There are many times we as human beings are required to sacrifice to gain, this was NOT suppose to be one of them! See, as Super Heroes go, I'm pretty results oriented. You train, you fight, you overcome the bad guy...the end. Not this time. The well written script I had mentally prepared was slowly burning on the altar of my assumption. I kicked the small metal box away from me, in case it decided to bite again, and perused my options. In my vast amount of limited knowledge, there are certain things I have been trained to know. I know to eat approximately six small meals instead of three big ones. It will keep your metabolism cranking at optimum production. I understand the principals of good calorie, good fat, high fiber, whole grain, high protein, no sugar, clean eating. I understand you need carbohydrates, and lots of water. These are principals in eating that are as ingrained in my mind as wax on, wax off. I laid back on my bed.
What did I miss?
Then I heard a creak. I sat up, looking quickly around me. Nothing. My senses heightened and my breathing sped up. Another creak. I stood up quickly, and was face to face with Obesity. It's toxic breath hit me. Obesity always carries the same scent: doubt, self loathing, depression, fear, unfulfilled dreams. Like an all consuming fog, the poison wraps around my mind. I feel my balance become unsteady as my out of practice legs begin to grow weak. It stands there breathing out. I stand there taking in. My thoughts swirl like a tornado, beating me with the debris of passed failures. Times when I could have and I didn't. Times when I should have and I couldn't. Then the maybes begin their dance. Not a graceful ballet, but a hard rhythmic Irish stomp. Stomping, constant stomping. Swirling debris, nagging nagging, constant stomping. A symphony of well tuned destruction.
Then a voice.
A quiet knowing pierces the noise.
"No weapon formed against you shall prosper!"

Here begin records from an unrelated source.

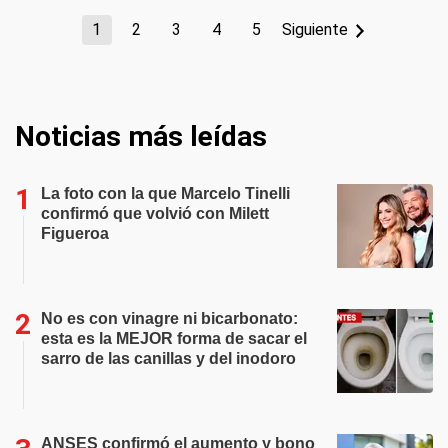
1
2
3
4
5
Siguiente
Noticias más leídas
La foto con la que Marcelo Tinelli
confirmó que volvió con Milett
Figueroa
No es con vinagre ni bicarbonato:
esta es la MEJOR forma de sacar el
sarro de las canillas y del inodoro
ANSES confirmó el aumento y bono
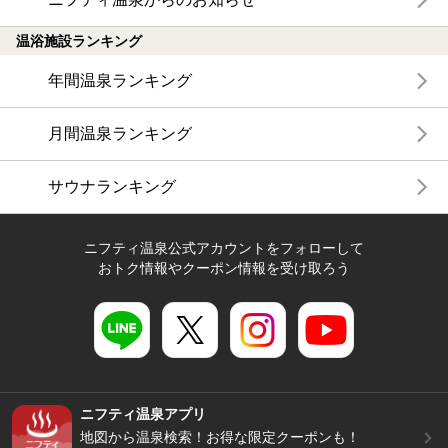
温浴施設ランキング
年間温泉ランキング
月間温泉ランキング
サウナランキング
ニフティ温泉公式アカウントをフォローして
おトク情報やクーポン情報を受け取ろう
ニフティ温泉アプリ
地図から温泉検索！お得な限定クーポンも！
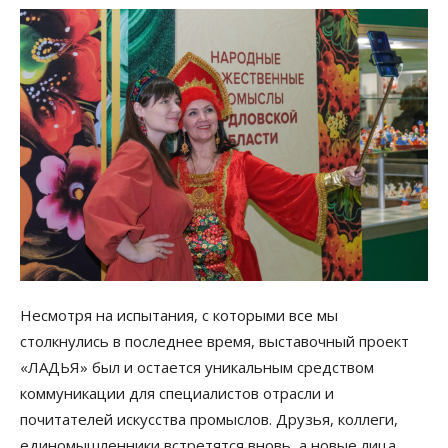
Несмотря на испытания, с которыми все мы
столкнулись в последнее время, выставочный проект
«ЛАДЬЯ» был и остается уникальным средством
коммуникации для специалистов отрасли и
почитателей искусства промыслов. Друзья, коллеги,
единомышленники встретятся вновь, а новые лица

Just seven small words. Each one anchors in a sea of confusion. I shook my head and felt it clearing.
I drew back and head butted Obesity as hard as I could, stunning it for a second. It quickly turned steel eyes on me as it lunged forward, but I side stepped and Obesity fell. It tried to grab my legs, but I kicked it again hard in the neck, reminding this villain who I was. As quick as it came in, Obesity left. Something in the mirror caught my eye. A flash of a smirk, and then nothing. I stood there for a minute feeling my pulse start to slow.  I caught my eyes in the mirror and smiled. I had won this battle, but the war was far from over. Obesity would return, it was a certainty.
I tucked my hair behind my ear, straightened my cape,
 and kicked my scale as hard as I could under my bed.